Tuatara Capital Acquisition, a cannabis-focused special purpose acquisition company (SPAC), said it raised $175 million in an initial public stock offering with an option for its underwriters to purchase and sell an additional $26.3 million worth of securities.
SPACs, also known as blank-check companies, are becoming increasingly common in the cannabis industry as a vehicle to quickly go public and acquire assets in burgeoning markets.
Tuatara Capital Acquisition (TCA), backed by New York investment banking firm Tuatara Capital, started trading on the Nasdaq on Feb. 12 under the ticker symbol TCACU.

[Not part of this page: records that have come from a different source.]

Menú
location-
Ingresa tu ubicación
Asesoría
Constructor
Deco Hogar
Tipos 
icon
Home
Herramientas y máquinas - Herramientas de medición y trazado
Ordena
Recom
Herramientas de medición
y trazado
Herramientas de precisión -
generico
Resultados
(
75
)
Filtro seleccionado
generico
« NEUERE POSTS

TCA’s directors include former General Electric executives and Richard Taney, ex-CEO of Massachusetts-based multistate operator Curaleaf.

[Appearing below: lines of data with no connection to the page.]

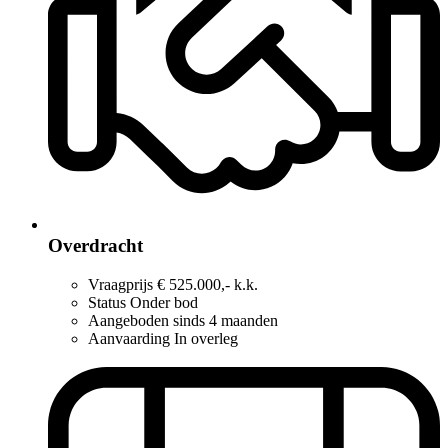
Overdracht
Vraagprijs
€ 525.000,- k.k.
Status
Onder bod
Aangeboden sinds
4 maanden
Aanvaarding
In overleg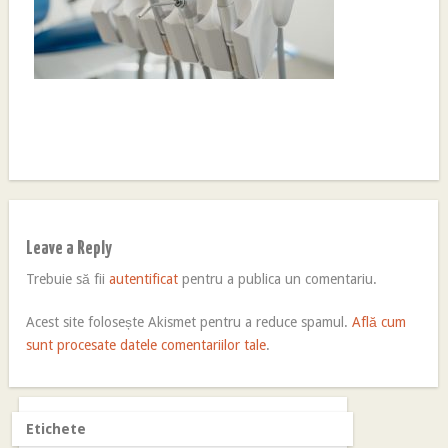
Leave a Reply
Trebuie să fii
autentificat
pentru a publica un comentariu.
Acest site folosește Akismet pentru a reduce spamul.
Află cum
sunt procesate datele comentariilor tale
.
Etichete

TCA said in a news release that it’s focused on the growth potential of non-recreational cannabis and won’t invest in federally illegal marijuana businesses.
“Potential sources for additional growth include the disruption of a variety of health-related market segments including pain management, sleep, skin care and cosmetics and anxiety, as well as many other applications that are being explored,” the company said on its website.
TCA’s parent company, Tuatara Capital, rocked the marijuana sector in 2016 by securing a $93 million raise for cannabis-related investments. At the time, Tuatara’s raise was by far the biggest in the marijuana industry.